In 2014, Obama directed his deputies to release more than 120,000 low-skilled Central American adults, youths and children into the United States, where they can apply for asylum, attend schools and compete for jobs. Current data suggests another surge of Central American migrants will hit the borders in March.
In press statements, McCaul said his border bill can’t deal with Obama’s catch-and-release policy because it is an immigration issue. Instead, said McCaul, the GOP will respond to the policy with a bill from the House Judiciary Committee, chaired by Rep.

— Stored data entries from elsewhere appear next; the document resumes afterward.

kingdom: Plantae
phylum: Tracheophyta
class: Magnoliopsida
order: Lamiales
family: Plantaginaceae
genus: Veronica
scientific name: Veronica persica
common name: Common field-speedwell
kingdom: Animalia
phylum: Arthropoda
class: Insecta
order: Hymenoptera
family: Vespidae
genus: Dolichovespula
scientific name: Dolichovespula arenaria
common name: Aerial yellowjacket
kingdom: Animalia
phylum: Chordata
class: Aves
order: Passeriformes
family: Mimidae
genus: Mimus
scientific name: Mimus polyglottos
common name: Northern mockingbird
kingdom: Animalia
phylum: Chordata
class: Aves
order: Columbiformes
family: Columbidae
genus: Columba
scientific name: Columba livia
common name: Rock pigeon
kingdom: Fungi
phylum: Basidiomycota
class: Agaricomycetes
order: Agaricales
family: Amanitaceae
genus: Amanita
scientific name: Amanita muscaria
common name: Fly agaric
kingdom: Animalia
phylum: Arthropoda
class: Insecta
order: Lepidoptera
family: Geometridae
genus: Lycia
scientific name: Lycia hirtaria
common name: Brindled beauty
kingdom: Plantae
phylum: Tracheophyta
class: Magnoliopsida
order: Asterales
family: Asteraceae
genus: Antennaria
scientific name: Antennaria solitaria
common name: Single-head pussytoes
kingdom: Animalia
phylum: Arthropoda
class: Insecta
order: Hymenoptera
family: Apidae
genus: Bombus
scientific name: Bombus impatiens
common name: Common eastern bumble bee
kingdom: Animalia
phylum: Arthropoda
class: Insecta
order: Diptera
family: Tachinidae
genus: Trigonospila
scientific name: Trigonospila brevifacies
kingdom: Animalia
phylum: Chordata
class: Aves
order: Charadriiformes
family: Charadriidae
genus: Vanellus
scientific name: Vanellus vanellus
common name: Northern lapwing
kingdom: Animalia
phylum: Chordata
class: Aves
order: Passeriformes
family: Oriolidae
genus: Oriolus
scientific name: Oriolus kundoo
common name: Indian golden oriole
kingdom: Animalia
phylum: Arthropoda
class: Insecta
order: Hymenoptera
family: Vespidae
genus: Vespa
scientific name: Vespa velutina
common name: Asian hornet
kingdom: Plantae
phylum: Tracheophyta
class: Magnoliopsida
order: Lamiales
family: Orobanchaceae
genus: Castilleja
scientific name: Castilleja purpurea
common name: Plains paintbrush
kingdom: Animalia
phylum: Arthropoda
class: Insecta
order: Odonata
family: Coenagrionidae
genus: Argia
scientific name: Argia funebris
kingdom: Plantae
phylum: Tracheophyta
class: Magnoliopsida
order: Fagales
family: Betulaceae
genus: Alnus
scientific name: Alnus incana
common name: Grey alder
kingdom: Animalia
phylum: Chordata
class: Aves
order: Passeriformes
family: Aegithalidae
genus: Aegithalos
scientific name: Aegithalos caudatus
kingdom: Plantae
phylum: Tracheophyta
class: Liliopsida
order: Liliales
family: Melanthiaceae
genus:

Bob Goodlatte.
Grassley’s tweet prods the GOP leaders in the House to pass a upgraded bill that would boost border security and curb Obama’s catch-and-release policies.
His intervention in the House debate is unusual, because senators and legislators usually avoid commenting publicly on activities in the other side of the Capitol.
However, last week, McCaul and Goodlatte visited Sen. Jeff Sessions to seek his support for the McCaul bill. Sessions is the new chairman of Grassely’s immigration subcommittee, and has repeatedly argued that Americans and the GOP would gain if the nation reduced the annual inflow of one million immigrants.
Currently, four million young Americans begin to look for work each year, in the face of competition from millions of unemployed Americans, plus new immigrants and a population of roughly two million guest workers.